The state took over Camden schools last year, and Cerf was central in the appointment of state Superintendent Cami Anderson in Newark.
In the interview yesterday, he was unapologetic about his drawing attention to both the strengths and the shortcomings of New Jersey’s public schools in serving all children adequately.
“There is no question in my mind that shining a light on the enormous successes of public education in this state and the areas of needed improvement” is one of our biggest accomplishments, he said.
“It is just not right in a country that values the equality of opportunity to have in our midst several hundred schools where kids are simply not learning the basics to be successful in life,” he said.
As news becomes public today and reaction starts pouring in, there are sure to be those critical of his tenure, or at least his stewardship of Christie’s agenda.
Some have complained about the pressure created by the new testing and curriculum embodied by the Common Core State Standards, which Cerf embraced. Others have criticized tighter controls on school spending at a time of increased mandates and reduced state funding in a majority of districts.
The pace of change under the new teacher evaluations has been especially contentious, and even was subject of an Assembly committee hearing yesterday.

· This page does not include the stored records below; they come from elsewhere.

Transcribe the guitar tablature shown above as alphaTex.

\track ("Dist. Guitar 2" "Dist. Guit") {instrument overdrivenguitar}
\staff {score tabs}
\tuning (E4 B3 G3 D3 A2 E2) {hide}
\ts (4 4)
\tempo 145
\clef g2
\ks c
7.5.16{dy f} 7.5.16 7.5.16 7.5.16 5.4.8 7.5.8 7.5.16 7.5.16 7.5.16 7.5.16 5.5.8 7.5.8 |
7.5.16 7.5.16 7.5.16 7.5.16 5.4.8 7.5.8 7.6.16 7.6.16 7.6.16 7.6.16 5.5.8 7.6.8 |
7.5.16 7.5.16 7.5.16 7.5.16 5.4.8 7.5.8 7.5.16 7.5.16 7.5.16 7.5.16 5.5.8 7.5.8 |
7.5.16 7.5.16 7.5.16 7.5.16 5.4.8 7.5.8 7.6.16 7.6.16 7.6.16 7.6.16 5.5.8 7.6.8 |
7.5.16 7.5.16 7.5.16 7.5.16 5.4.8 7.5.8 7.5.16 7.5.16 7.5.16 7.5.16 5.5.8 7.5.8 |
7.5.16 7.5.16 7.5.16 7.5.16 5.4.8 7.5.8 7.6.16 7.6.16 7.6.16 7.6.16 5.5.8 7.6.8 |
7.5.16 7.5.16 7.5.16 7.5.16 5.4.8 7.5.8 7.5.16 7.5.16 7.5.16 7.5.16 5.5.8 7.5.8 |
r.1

Maybe most significantly, before Cerf came into office, Christie drastically reduced school funding in the face of the recession-driven revenue cuts, and nearly 80 percent of districts have yet to fully recover. Nonetheless, Cerf has been left to defend the funding reductions and press for new ones.
When asked yesterday about the criticisms, Cerf sought to refute each one, but also didn’t hide from what has been his relish at upsetting the status quo.
“I deeply believe that the only way to not have controversy is to be inconsequential,” he said. “I think it is fair that I have never been viewed as a caretaker of the position.”
“I have based policy decision on what I think is the best interest of students,” Cerf said. “Sometimes that is not consistent with consensus or a lack of controversy.”